Pourquoi est-ce important que le spectateur et la spectatrice aient une expérience de l’espace ?
J’ai envie de créer des mondes dans lesquels les personnes ont envie de vivre, ou du moins, de pouvoir errer. Mais l’écran empêche cet accès aux mondes virtuels, c’est frustrant. Avec la réalité virtuelle, technologie que j’ai utilisée pour créer “Floralia”, je permets aux visiteurs et visiteuses de connaître cette expérience d’un espace virtuel où la gravité n’existe pas. Je crée des structures qui donnent lieu à une immersion.
Comment avez-vous conçu l’installation “Floralia”, en partie en réalité virtuelle ?

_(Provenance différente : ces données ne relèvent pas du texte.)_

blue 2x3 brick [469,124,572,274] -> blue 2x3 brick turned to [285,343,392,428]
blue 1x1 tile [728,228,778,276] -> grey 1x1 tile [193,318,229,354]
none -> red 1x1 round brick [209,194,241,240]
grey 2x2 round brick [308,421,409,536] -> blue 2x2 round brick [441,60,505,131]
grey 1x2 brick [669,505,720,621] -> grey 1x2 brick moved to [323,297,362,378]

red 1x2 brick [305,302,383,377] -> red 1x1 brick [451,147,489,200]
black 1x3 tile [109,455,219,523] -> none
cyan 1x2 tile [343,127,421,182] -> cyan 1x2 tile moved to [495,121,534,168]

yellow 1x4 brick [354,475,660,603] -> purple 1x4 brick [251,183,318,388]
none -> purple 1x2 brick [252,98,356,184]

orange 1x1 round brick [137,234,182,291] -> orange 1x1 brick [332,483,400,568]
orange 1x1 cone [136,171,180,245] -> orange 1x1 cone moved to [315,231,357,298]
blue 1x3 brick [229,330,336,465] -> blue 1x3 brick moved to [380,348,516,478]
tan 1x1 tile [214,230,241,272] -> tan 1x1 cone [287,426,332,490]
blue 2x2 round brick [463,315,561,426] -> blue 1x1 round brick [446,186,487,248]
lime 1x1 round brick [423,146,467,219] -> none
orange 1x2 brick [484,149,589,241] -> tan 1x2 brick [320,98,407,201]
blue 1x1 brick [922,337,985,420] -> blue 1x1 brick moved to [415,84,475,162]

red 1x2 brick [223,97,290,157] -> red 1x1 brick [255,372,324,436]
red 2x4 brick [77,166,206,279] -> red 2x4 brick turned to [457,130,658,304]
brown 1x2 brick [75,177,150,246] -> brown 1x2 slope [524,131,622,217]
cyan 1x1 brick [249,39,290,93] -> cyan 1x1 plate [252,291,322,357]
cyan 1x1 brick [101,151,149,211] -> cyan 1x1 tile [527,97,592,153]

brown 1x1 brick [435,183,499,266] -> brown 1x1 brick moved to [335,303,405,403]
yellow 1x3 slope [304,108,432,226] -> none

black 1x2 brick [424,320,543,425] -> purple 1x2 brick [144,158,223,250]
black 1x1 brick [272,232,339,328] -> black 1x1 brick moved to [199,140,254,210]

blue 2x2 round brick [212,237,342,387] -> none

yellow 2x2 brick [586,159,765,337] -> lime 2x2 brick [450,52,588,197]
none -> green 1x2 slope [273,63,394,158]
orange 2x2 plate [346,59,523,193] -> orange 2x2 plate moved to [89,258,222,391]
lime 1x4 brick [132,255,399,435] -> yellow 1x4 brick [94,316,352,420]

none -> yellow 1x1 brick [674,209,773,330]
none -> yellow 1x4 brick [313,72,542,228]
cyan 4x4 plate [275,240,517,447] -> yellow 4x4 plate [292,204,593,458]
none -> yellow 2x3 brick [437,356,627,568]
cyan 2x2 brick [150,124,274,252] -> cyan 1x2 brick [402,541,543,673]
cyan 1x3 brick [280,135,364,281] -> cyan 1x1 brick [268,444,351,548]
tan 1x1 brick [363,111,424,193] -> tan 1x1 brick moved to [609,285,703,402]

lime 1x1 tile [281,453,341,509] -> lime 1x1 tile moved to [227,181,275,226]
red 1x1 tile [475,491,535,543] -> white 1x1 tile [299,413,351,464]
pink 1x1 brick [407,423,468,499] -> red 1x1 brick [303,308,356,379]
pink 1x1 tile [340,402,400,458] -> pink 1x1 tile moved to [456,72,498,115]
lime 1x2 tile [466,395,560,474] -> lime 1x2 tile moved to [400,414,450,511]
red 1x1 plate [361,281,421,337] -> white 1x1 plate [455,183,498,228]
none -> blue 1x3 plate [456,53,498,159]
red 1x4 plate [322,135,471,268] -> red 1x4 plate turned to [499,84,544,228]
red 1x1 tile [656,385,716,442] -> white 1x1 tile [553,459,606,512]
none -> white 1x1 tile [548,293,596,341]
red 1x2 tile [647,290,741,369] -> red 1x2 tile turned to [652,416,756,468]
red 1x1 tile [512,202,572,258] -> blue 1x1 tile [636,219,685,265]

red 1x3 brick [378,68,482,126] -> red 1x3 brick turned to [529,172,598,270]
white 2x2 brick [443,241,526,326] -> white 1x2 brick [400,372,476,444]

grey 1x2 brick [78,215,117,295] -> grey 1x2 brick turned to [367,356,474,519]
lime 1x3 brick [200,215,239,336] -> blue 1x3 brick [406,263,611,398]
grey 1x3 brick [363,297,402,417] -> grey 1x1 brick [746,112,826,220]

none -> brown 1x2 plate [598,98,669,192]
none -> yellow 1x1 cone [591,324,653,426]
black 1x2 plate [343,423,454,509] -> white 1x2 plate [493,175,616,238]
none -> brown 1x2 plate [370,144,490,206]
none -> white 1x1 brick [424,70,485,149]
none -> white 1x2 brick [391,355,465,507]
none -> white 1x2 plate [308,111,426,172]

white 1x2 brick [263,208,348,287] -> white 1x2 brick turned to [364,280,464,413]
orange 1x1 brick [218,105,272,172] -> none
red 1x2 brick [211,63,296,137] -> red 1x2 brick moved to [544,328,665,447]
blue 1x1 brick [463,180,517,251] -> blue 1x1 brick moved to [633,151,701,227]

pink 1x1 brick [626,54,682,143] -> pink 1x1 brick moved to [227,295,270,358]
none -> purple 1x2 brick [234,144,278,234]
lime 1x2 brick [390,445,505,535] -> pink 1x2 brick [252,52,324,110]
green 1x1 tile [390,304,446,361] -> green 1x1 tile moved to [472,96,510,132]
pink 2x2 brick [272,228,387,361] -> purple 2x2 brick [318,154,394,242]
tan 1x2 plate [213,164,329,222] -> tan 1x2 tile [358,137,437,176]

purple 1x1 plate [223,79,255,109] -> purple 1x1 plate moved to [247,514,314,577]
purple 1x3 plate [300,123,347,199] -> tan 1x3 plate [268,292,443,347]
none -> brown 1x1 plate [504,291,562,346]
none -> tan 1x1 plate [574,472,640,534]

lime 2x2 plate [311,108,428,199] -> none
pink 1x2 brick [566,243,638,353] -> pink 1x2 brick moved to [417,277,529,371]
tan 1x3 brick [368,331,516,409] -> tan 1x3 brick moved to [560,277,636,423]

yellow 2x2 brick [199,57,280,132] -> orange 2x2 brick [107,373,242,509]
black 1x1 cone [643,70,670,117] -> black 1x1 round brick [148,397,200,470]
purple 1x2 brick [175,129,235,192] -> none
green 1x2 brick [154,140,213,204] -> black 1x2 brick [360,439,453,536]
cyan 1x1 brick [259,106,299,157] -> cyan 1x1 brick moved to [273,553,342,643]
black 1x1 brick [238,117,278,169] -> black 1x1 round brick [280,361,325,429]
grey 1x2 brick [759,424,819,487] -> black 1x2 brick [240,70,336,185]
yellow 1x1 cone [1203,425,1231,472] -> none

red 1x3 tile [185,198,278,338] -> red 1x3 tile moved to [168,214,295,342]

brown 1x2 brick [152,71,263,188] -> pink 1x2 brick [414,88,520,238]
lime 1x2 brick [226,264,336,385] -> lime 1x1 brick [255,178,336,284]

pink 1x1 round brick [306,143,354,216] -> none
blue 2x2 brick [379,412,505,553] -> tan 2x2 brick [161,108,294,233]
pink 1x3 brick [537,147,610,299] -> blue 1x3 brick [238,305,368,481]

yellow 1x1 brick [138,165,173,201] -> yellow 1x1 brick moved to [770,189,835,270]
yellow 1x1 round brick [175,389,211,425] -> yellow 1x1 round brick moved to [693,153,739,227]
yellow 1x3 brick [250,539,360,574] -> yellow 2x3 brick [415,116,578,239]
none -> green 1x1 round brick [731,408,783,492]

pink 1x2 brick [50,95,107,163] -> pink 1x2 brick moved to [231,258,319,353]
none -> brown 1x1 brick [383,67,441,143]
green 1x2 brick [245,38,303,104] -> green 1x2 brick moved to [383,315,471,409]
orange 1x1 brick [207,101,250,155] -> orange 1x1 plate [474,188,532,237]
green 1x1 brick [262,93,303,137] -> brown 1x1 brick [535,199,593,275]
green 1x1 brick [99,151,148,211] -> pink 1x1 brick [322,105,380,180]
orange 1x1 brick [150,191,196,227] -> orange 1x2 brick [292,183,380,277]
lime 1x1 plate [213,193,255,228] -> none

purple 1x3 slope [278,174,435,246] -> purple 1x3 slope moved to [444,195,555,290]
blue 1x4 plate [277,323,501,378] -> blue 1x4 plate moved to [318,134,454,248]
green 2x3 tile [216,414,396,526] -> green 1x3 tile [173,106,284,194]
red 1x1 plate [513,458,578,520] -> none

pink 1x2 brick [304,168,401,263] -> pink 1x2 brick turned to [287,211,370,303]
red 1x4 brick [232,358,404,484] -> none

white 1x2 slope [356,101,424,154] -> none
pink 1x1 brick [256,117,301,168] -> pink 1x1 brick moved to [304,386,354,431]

Je travaille d’abord avec Cinéma 4D pour générer des animations. Puis, je les encode afin de les exporter sur la plateforme Unity pour créer en réalité virtuelle. Cela n’a pas été facile, car dans “Floralia” les végétaux que je représente se décomposent dans l’espace, et l’ordinateur doit calculer la trajectoire de chacun des morceaux. Le spectateur et la spectatrice peuvent, dans cet espace virtuel où la nature est dématérialisée, se téléporter et arrêter le mouvement des débris végétaux, à l’aide d’une gâchette.
Quelles sont les couleurs et les textures qui vous fascinent dans l’image ?
J’ai longtemps été fascinée par les rendus de textures que l’on peut générer avec la 3D, comme ce qui est gluant, voire repoussant. Je m’intéresse aux couleurs ternes, sombres… Avec la photogrammétrie que j’ai utilisée pour créer Floralia, je puise même certaines textures directement dans le réel.
Avec “Aurae”, c’est la première fois que vous êtes exposée en France dans une institution. Qu’est-ce que cela vous fait ?
C’est inattendu, extraordinaire. Cela fait un an que nous œuvrons à la Gaîté Lyrique pour concevoir cette exposition. J’ai l’habitude de travailler seule, derrière mon ordinateur. Pour cette exposition, j’ai travaillé avec toute une équipe. La Gaîté Lyrique m’a accompagnée tout au long de ce projet. Je réalise en quelque sorte un de mes rêves : voir se déployer dans l’espace les images et les vidéos que j’ai conçues.